There's a buzz around it. Young people are curious about it, and bad
people want to begin trafficking in it."

If the drug is so unsafe that even its promoters advise users always
to have a sober companion with them, why is it legal? Some would say
it's because there have been no reported deaths or addiction problems
to date.

In fact, it hasn't been scientifically established whether the drug is
addictive or not.

But there are known dangers. Users could pass out driving or walk
through windows. "And it apparently can trigger toxic psychosis in
people," says David Westbrook, "especially in people with a
pre-existing disorder," or a family disposition toward
schizophrenia.

The truth is, scientists have no idea how Salvinorin A, the chemical
compound that triggers the hallucinations, works. Unlike other
controlled drugs, it doesn't attach itself to known neurotransmitters
like seratonin or dopamine. So it doesn't fall into the category of
anything outlawed in the Controlled Substances Act.

Australia outlawed its use this year. It's the first country in the
world to do so. Here in the United States, a DEA spokeswoman recently
said the agency was "looking at" Salvia divinorum; the FDA has no
studies under way.

Sharon doesn't need any scientific studies. "I'm old enough to
remember when LSD was legal, because there was not enough info and it
was a brand new drug," she says. "Just because it's not illegal
doesn't mean it's not destructive or wrong. It's a mind-altering drug."

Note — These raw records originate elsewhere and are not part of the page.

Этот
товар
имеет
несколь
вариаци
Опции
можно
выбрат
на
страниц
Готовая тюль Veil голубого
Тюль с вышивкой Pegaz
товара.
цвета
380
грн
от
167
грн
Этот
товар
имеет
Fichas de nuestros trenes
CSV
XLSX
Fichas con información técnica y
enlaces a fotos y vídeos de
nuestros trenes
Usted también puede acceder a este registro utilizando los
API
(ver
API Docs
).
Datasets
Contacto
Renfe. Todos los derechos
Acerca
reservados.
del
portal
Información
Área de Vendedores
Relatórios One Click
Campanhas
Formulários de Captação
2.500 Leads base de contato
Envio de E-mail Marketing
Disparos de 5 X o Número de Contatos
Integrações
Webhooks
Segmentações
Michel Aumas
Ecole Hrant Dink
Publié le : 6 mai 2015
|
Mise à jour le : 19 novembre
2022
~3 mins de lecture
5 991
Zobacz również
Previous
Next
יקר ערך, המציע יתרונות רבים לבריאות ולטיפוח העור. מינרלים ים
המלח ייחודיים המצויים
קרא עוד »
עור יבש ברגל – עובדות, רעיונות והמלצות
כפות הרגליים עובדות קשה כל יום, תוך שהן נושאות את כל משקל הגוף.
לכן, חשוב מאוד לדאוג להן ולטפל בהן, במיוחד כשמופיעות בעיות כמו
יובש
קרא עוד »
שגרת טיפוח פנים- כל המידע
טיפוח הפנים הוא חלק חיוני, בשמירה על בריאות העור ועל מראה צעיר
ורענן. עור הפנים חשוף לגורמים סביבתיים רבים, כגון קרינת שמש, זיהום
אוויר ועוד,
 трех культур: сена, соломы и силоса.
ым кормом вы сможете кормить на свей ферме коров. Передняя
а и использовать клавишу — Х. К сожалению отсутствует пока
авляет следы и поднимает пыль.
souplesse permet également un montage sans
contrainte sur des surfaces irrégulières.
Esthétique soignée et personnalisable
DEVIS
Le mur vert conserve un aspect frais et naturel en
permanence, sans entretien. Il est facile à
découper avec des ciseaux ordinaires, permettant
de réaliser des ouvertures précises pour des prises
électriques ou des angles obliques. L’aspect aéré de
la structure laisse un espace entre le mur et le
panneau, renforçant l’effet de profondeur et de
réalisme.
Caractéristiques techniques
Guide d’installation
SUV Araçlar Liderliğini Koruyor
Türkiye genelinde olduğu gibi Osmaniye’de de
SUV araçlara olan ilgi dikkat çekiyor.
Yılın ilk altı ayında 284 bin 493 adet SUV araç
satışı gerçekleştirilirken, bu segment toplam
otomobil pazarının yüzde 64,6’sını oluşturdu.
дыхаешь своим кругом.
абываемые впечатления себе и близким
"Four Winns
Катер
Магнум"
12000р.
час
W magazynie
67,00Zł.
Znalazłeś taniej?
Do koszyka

Sharon says kids who are on probation for drug use, who are given
urinalysis tests, "are getting loaded on salvia, because there's no
marker for it on the tests. It doesn't show up."

Sharon wants parents to know if their children are smoking or chewing
something that looks like an herb, it could be Salvia divinorum.
"Somebody needs to get this out to adults. They need to know about
this now," she says. "Trust me -- most of the high school kids know
about it.

"Their parents need to know there's a new drug in town."